● Required work: Please pull out each line in the entries below that contains the word "depuis" and copy those lines in full.

::: Source material :::

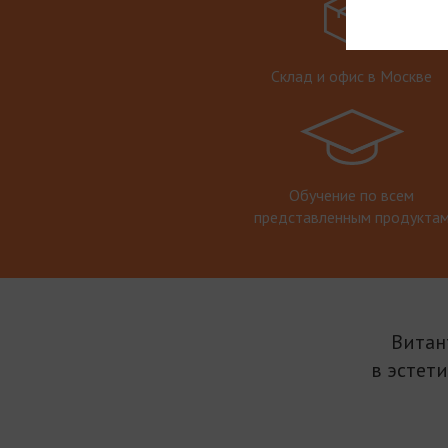
Склад и офис в Москве
Обучение по всем
представленным продукта
Витан
в эстет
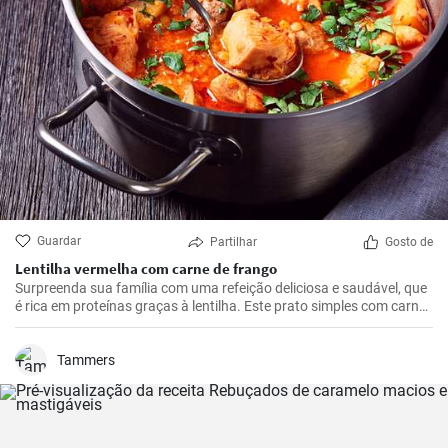
Guardar
Partilhar
Gosto de
Lentilha vermelha com carne de frango
Surpreenda sua família com uma refeição deliciosa e saudável, que
é rica em proteínas graças à lentilha. Este prato simples com carne
de frango, batatas e tomates é a solução ideal para qualquer
almoço ou jantar.
Tammers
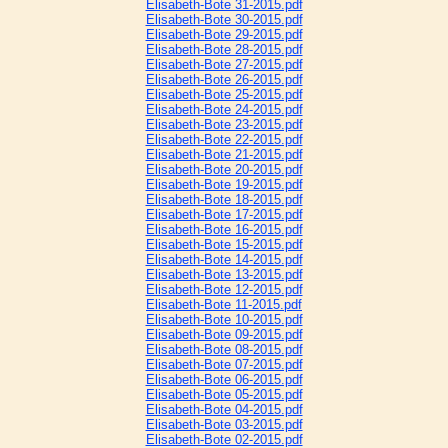
Elisabeth-Bote 31-2015.pdf
Elisabeth-Bote 30-2015.pdf
Elisabeth-Bote 29-2015.pdf
Elisabeth-Bote 28-2015.pdf
Elisabeth-Bote 27-2015.pdf
Elisabeth-Bote 26-2015.pdf
Elisabeth-Bote 25-2015.pdf
Elisabeth-Bote 24-2015.pdf
Elisabeth-Bote 23-2015.pdf
Elisabeth-Bote 22-2015.pdf
Elisabeth-Bote 21-2015.pdf
Elisabeth-Bote 20-2015.pdf
Elisabeth-Bote 19-2015.pdf
Elisabeth-Bote 18-2015.pdf
Elisabeth-Bote 17-2015.pdf
Elisabeth-Bote 16-2015.pdf
Elisabeth-Bote 15-2015.pdf
Elisabeth-Bote 14-2015.pdf
Elisabeth-Bote 13-2015.pdf
Elisabeth-Bote 12-2015.pdf
Elisabeth-Bote 11-2015.pdf
Elisabeth-Bote 10-2015.pdf
Elisabeth-Bote 09-2015.pdf
Elisabeth-Bote 08-2015.pdf
Elisabeth-Bote 07-2015.pdf
Elisabeth-Bote 06-2015.pdf
Elisabeth-Bote 05-2015.pdf
Elisabeth-Bote 04-2015.pdf
Elisabeth-Bote 03-2015.pdf
Elisabeth-Bote 02-2015.pdf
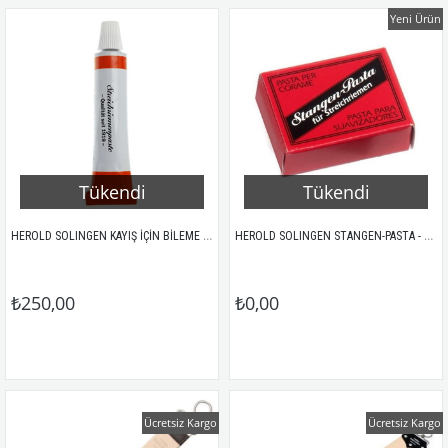
Yeni Ürün
Tükendi
Tükendi
HEROLD SOLINGEN KAYIŞ İÇİN BİLEME PASTASI 8MG
HEROLD SOLINGEN STANGEN-PASTA - BİLEY İÇİN İKİLİ PASTA
₺250,00
₺0,00
Ücretsiz Kargo
Ücretsiz Kargo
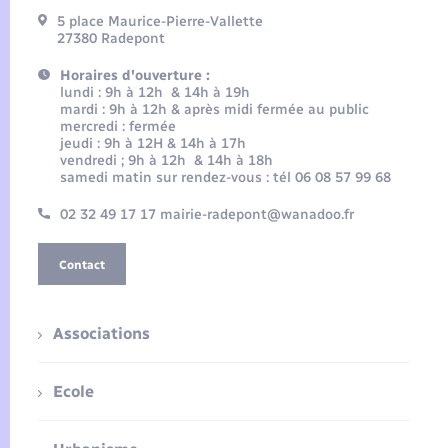
5 place Maurice-Pierre-Vallette
27380 Radepont
Horaires d'ouverture :
lundi : 9h à 12h & 14h à 19h
mardi : 9h à 12h & après midi fermée au public
mercredi : fermée
jeudi : 9h à 12H & 14h à 17h
vendredi ; 9h à 12h & 14h à 18h
samedi matin sur rendez-vous : tél 06 08 57 99 68
02 32 49 17 17 mairie-radepont@wanadoo.fr
Contact
Associations
Ecole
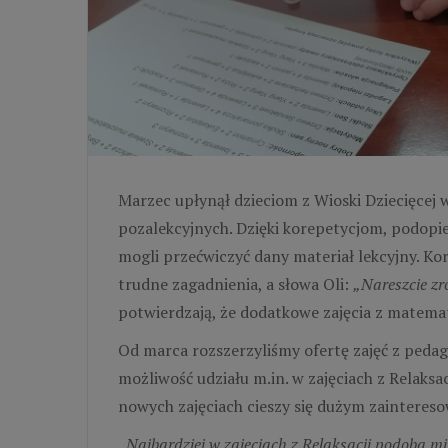
Marzec upłynął dzieciom z Wioski Dziecięcej w
pozalekcyjnych. Dzięki korepetycjom, podop
mogli przećwiczyć dany materiał lekcyjny. Kor
trudne zagadnienia, a słowa Oli:
„Nareszcie zr
potwierdzają, że dodatkowe zajęcia z matemat
Od marca rozszerzyliśmy ofertę zajęć z pedag
możliwość udziału m.in. w zajęciach z Relaksac
nowych zajęciach cieszy się dużym zainteres
„Najbardziej w zajęciach z Relaksacji podoba mi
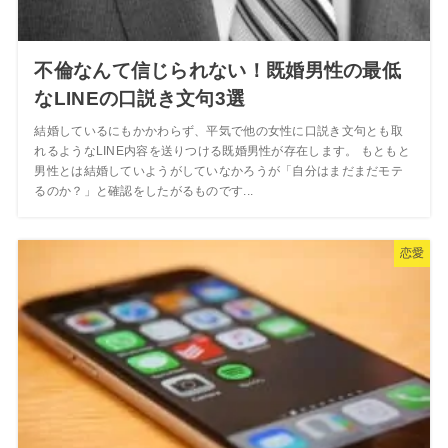
不倫なんて信じられない！既婚男性の最低
なLINEの口説き文句3選
結婚しているにもかかわらず、平気で他の女性に口説き文句とも取
れるようなLINE内容を送りつける既婚男性が存在します。 もともと
男性とは結婚していようがしていなかろうが「自分はまだまだモテ
るのか？」と確認をしたがるものです...
恋愛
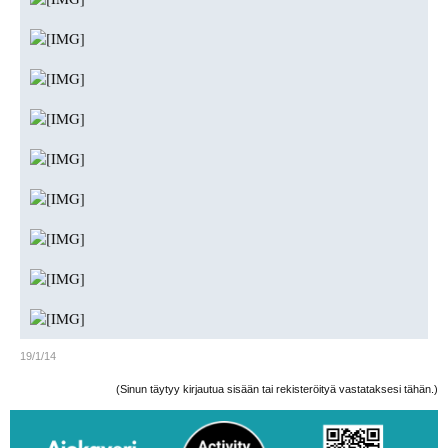
19/1/14
(Sinun täytyy kirjautua sisään tai rekisteröityä vastataksesi tähän.)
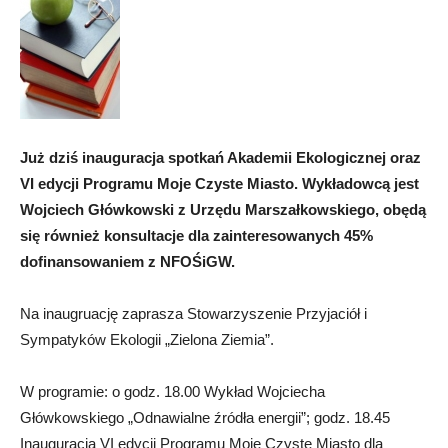
Już dziś inauguracja spotkań Akademii Ekologicznej oraz
VI edycji Programu Moje Czyste Miasto. Wykładowcą jest
Wojciech Główkowski z Urzędu Marszałkowskiego, obędą
się również konsultacje dla zainteresowanych 45%
dofinansowaniem z NFOŚiGW.
Na inaugruację zaprasza Stowarzyszenie Przyjaciół i
Sympatyków Ekologii „Zielona Ziemia”.
W programie: o godz. 18.00 Wykład Wojciecha
Główkowskiego „Odnawialne źródła energii”; godz. 18.45
Inauguracja VI edycji Programu Moje Czyste Miasto dla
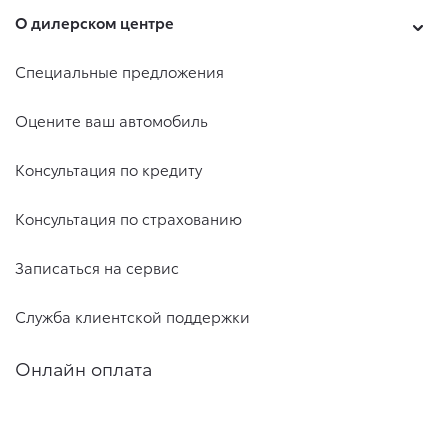
О дилерском центре
Специальные предложения
Оцените ваш автомобиль
Консультация по кредиту
Консультация по страхованию
Записаться на сервис
Служба клиентской поддержки
Онлайн оплата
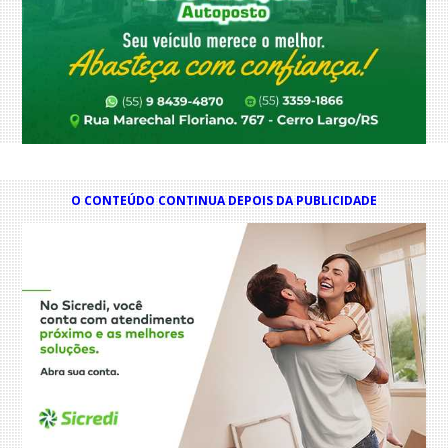
O CONTEÚDO CONTINUA DEPOIS DA PUBLICIDADE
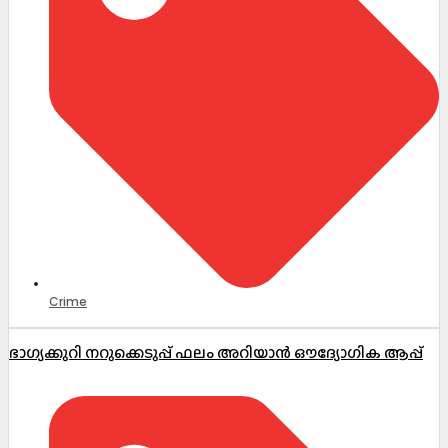
Crime
ഭാഗ്യക്കുറി നറുക്കെടുപ്പ് ഫലം അറിയാൻ ഔദ്യോഗിക ആപ്പ്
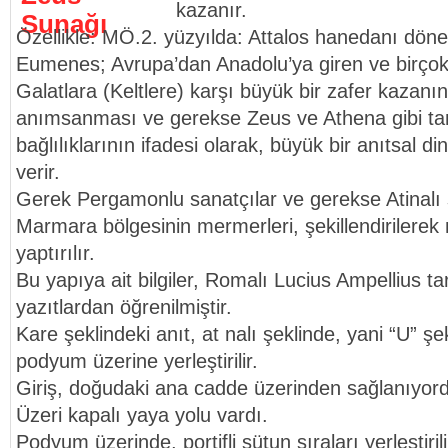
kazanır.
Özellikle: MÖ.2. yüzyılda: Attalos hanedanı döne
Eumenes; Avrupa’dan Anadolu’ya giren ve birçok
Galatlara (Keltlere) karşı büyük bir zafer kazanı
anımsanması ve gerekse Zeus ve Athena gibi tan
bağlılıklarının ifadesi olarak, büyük bir anıtsal d
verir.
Gerek Pergamonlu sanatçılar ve gerekse Atinalı s
Marmara bölgesinin mermerleri, şekillendirilerek
yaptırılır.
Bu yapıya ait bilgiler, Romalı Lucius Ampellius t
yazıtlardan öğrenilmiştir.
Kare şeklindeki anıt, at nalı şeklinde, yani “U” şe
podyum üzerine yerleştirilir.
Giriş, doğudaki ana cadde üzerinden sağlanıyor
Üzeri kapalı yaya yolu vardı.
Podyum üzerinde, portifli sütun sıraları yerleştirili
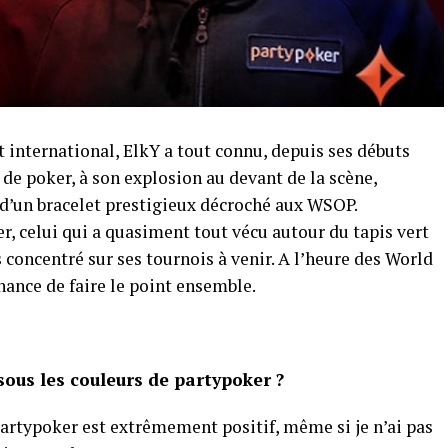
t international, ElkY a tout connu, depuis ses débuts
e poker, à son explosion au devant de la scène,
’un bracelet prestigieux décroché aux WSOP.
 celui qui a quasiment tout vécu autour du tapis vert
 concentré sur ses tournois à venir. A l’heure des World
hance de faire le point ensemble.
 sous les couleurs de partypoker ?
artypoker est extrêmement positif, même si je n’ai pas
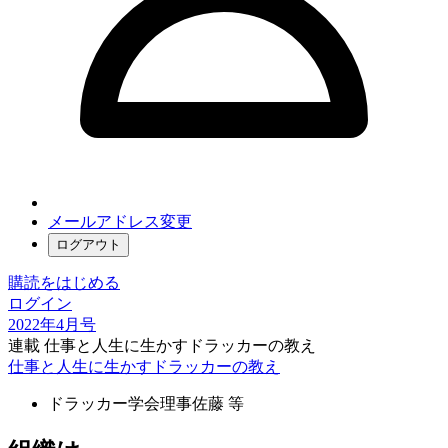
メールアドレス変更
ログアウト
購読をはじめる
ログイン
2022年4月号
連載 仕事と人生に生かすドラッカーの教え
仕事と人生に生かすドラッカーの教え
ドラッカー学会理事
佐藤 等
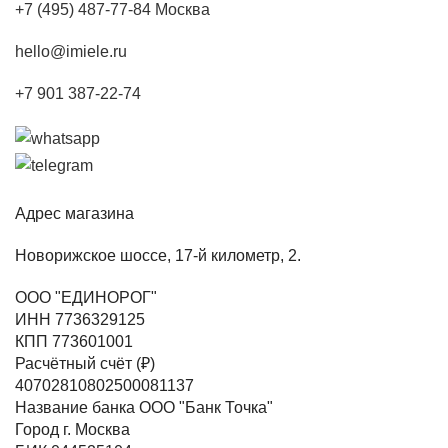
+7 (495) 487-77-84 Москва
hello@imiele.ru
+7 901 387-22-74
Адрес магазина
Новорижское шоссе, 17-й километр, 2.
ООО "ЕДИНОРОГ"
ИНН 7736329125
КПП 773601001
Расчётный счёт (₽)
40702810802500081137
Название банка ООО "Банк Точка"
Город г. Москва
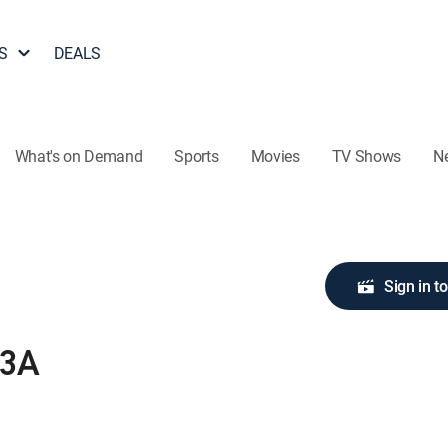
S
DEALS
What's on Demand
Sports
Movies
TV Shows
N
Sign in t
03A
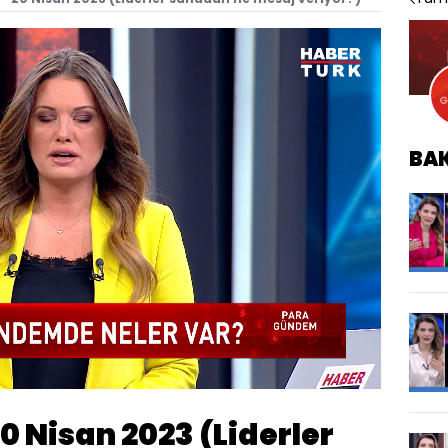
BA
Oynatma
Hızı
 Nisan 2023 (Liderler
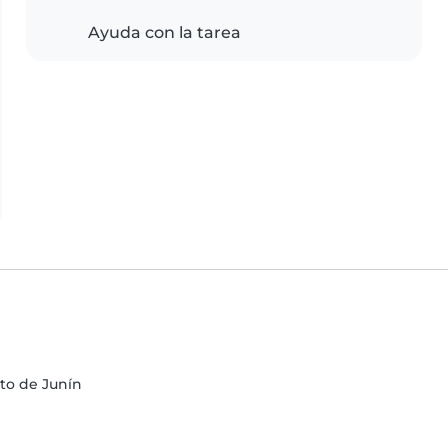
Ayuda con la tarea
to de Junín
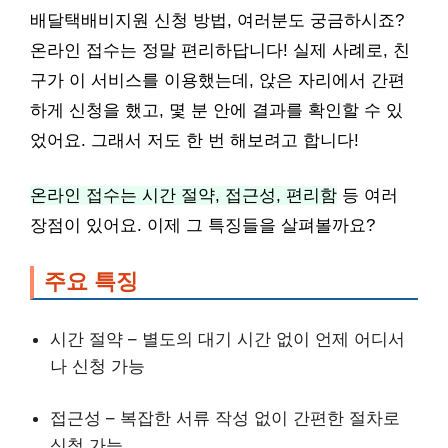
배달택배비지원 신청 방법, 여러분도 궁금하시죠?
온라인 접수는 정말 편리하답니다! 실제 사례로, 친
구가 이 서비스를 이용했는데, 앉은 자리에서 간편
하게 신청을 했고, 몇 분 안에 결과를 확인할 수 있
었어요. 그래서 저도 한 번 해보려고 합니다!
온라인 접수는 시간 절약, 접근성, 편리함
등 여러
장점이 있어요. 이제 그 특징들을 살펴볼까요?
주요 특징
시간 절약 – 별도의 대기 시간 없이 언제 어디서
나 신청 가능
접근성 – 복잡한 서류 작성 없이 간편한 절차로
신청 가능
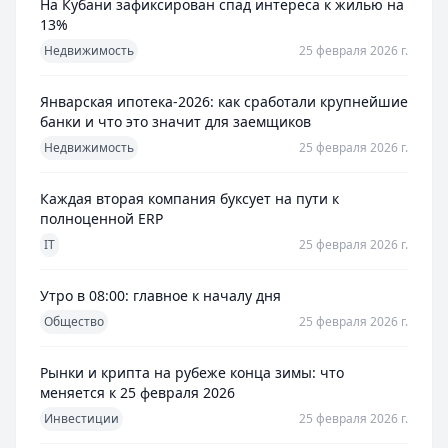
На Кубани зафиксирован спад интереса к жилью на
13%
Недвижимость
25 февраля 2026 г.
Январская ипотека-2026: как сработали крупнейшие
банки и что это значит для заемщиков
Недвижимость
25 февраля 2026 г.
Каждая вторая компания буксует на пути к
полноценной ERP
IT
25 февраля 2026 г.
Утро в 08:00: главное к началу дня
Общество
25 февраля 2026 г.
Рынки и крипта на рубеже конца зимы: что
меняется к 25 февраля 2026
Инвестиции
25 февраля 2026 г.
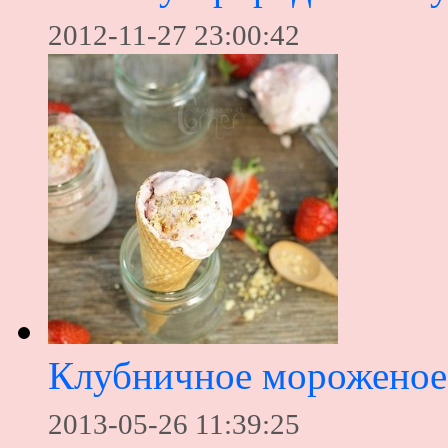
2012-11-27 23:00:42
Клубничное мороженое
2013-05-26 11:39:25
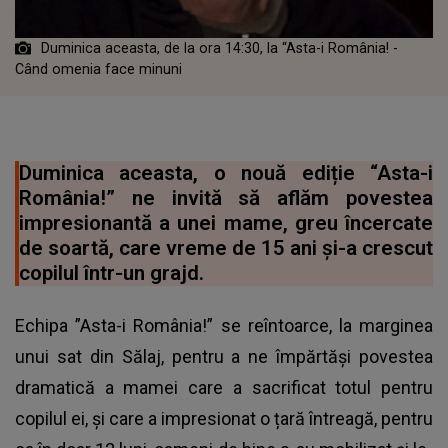
Duminica aceasta, de la ora 14:30, la “Asta-i România! -
Când omenia face minuni
Duminica aceasta, o nouă ediție “Asta-i
România!” ne invită să aflăm povestea
impresionantă a unei mame, greu încercate
de soartă, care vreme de 15 ani și-a crescut
copilul într-un grajd.
Echipa ”Asta-i România!” se reîntoarce, la marginea
unui sat din Sălaj, pentru a ne împărtăși povestea
dramatică a mamei care a sacrificat totul pentru
copilul ei, și care a impresionat o țară întreagă, pentru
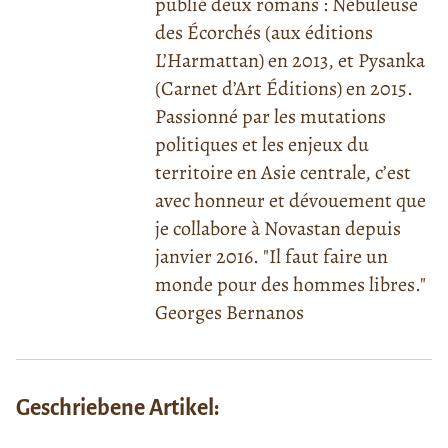
publié deux romans : Nébuleuse
des Écorchés (aux éditions
L’Harmattan) en 2013, et Pysanka
(Carnet d’Art Éditions) en 2015.
Passionné par les mutations
politiques et les enjeux du
territoire en Asie centrale, c’est
avec honneur et dévouement que
je collabore à Novastan depuis
janvier 2016. "Il faut faire un
monde pour des hommes libres."
Georges Bernanos
Geschriebene Artikel:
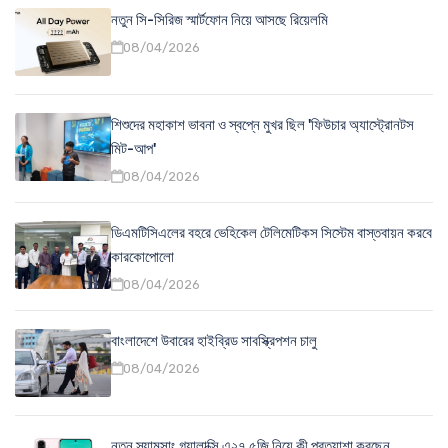
নতুন সি-সিরিজ স্মার্টফোন নিয়ে আসছে রিয়েলমি
08/04/2026
শিশুদের মহাকাশ ভাবনা ও স্বপ্নে মুখর ছিল 'ফিউচার অ্যাস্ট্রোনটস
মিট-আপ'
08/04/2026
ডিএমটিসিএলের বহরে ভেহিকেল টেলিমেটিকস সিস্টেম বাস্তবায়ন করবে
কারকোপোলো
08/04/2026
বাংলাদেশে উবারের হাইব্রিড সাবস্ক্রিপশন চালু
08/04/2026
নতুন স্যামসাং গ্যালাক্সি এ২৭ ৫জি নিয়ে কী প্রত্যাশা করছেন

:::

● Task answer:
t international, ElkY a tout connu, depuis ses débuts
je collabore à Novastan depuis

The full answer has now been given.